For Attar, what happened with Daqneesh, who survived the airstrike, echoes the tragic death of 3-year-old Aylan Kurdi. He also became a symbol of the Syrian refugee crisis last year when his body washed up on a Turkish beach.

Image: Aylan Kurdi
A paramilitary police officer carries the lifeless body of Aylan Kurdi, 3. The child and several migrants died after boats carrying them to the Greek island of Kos capsized near the Turkish resort of Bodrum in September of 2015.NILUFER DEMIR / DHA via AP, file

“That pushed a larger engagement on the question of refugees,” said Attar. “Then, too, we saw a surge of donations and compassion. With the boy on the beach it lasted from September [2015] to the end of last year.”

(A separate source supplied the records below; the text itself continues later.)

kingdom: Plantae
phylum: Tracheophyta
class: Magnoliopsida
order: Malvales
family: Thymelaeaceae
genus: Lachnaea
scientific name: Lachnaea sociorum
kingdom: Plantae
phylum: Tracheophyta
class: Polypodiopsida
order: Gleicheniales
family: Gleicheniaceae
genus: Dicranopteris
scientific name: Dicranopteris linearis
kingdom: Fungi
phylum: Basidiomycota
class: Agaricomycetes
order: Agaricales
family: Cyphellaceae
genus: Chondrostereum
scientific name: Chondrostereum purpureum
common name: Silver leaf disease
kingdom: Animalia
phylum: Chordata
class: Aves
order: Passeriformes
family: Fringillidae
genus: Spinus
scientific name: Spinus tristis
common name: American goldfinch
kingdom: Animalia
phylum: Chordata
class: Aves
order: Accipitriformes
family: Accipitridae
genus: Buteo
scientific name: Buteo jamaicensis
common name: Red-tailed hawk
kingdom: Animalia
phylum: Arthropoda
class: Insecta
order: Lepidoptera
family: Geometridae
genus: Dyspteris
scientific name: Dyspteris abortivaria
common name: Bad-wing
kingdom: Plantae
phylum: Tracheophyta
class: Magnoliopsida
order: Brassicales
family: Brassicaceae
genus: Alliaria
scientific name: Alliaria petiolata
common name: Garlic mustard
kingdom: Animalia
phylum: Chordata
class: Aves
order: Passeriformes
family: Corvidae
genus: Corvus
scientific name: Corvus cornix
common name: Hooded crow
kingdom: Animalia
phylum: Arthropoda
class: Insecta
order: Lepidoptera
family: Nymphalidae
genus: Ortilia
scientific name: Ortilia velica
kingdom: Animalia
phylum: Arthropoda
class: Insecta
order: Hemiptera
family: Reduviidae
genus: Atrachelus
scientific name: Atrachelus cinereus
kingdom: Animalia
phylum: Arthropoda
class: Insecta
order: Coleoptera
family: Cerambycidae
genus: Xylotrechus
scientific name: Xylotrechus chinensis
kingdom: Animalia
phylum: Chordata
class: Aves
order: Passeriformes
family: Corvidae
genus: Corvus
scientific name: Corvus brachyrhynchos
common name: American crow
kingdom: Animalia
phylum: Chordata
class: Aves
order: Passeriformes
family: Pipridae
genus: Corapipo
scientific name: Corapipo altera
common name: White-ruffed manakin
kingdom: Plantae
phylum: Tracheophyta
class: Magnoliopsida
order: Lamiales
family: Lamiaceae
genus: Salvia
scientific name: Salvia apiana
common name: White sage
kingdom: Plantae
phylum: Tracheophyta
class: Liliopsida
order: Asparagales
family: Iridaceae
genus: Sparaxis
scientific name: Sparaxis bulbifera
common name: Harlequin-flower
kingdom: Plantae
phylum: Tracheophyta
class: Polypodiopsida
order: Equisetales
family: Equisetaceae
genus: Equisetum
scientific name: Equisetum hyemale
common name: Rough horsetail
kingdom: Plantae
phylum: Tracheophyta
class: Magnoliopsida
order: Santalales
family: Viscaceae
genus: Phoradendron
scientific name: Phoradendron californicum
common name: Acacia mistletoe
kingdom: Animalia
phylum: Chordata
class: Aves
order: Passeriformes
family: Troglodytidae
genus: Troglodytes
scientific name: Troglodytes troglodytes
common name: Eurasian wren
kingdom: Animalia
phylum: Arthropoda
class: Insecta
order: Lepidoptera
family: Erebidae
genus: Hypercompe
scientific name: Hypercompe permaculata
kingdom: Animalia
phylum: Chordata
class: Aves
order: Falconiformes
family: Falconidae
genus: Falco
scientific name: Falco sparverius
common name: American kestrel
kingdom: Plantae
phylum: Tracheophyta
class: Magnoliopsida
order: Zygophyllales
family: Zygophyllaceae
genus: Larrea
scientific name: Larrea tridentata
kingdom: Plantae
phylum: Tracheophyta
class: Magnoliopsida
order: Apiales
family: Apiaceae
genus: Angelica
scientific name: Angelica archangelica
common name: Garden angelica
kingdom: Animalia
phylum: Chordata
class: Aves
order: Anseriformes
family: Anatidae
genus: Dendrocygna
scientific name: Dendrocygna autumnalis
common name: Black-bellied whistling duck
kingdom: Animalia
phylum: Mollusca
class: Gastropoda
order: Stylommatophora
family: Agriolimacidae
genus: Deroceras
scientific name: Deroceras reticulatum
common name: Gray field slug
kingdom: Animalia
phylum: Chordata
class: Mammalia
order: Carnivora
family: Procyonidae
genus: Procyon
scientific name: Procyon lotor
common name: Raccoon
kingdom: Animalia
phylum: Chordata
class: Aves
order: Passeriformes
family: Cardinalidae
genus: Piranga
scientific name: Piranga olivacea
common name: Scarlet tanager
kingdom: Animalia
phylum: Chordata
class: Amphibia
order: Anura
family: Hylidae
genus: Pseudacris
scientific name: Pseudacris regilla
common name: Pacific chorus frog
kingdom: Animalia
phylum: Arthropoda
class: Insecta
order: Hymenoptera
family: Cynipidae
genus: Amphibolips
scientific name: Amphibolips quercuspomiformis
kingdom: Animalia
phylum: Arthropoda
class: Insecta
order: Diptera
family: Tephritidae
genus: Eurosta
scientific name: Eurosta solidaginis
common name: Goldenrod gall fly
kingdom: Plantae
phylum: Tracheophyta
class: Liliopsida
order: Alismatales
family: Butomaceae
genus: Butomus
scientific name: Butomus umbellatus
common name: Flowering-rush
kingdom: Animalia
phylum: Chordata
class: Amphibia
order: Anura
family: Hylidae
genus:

It remained in the public eye for that stretch because many people — especially Americans — could empathize with people fleeing a war-torn homeland with their families in search of a safer place, said Attar.

But what’s happening now in places like Aleppo is unfathomable to most people. And the conflict in Syria is both confusing and shows no signs of ending any time soon.

“I think the ordinary person does care,” she said. “But they don’t know what to do. What can they do besides donate? What can they do for a child trapped inside Aleppo?”

That this is happening there is especially hard for Attar to bear because she spent a good chunk of her childhood in Syria’s biggest city — and because her family called it home for centuries.

“I was born in the United States and I went to Aleppo at age 12,” she said. “I am very attached to Aleppo, the home where I grew up. Watching it being destroyed in front of your eyes is heartbreaking.”

Image: SYRIA-CONFLICT
Syrian children carrying plastic toy guns play on a street in the rebel-held district of Aleppo.AMEER ALHALBI / AFP - Getty Images

Attar, 41, is the daughter of two Syrian physicians who arrived in the U.S. with four suitcases and the desire for a new life. A Chicago architect and a mother of two, she launched the Karam Foundation in 2007 and, since 2011, much of the focus of her work has been Syrian children.

Specifically, Attar’s organization offers stipends to Syrian families trapped in refugee camps in northern Syria, as well as Jordan and Lebanon, so that their children can afford to attend local schools. She estimates the charity has helped thousands of kids.

“What keeps me going is the actual work,” she said. “I know there is nothing I can do to change the outcome of the war. But for these kids, their lives change immediately when we send them back to school. The initiatives are simple but they change so much.”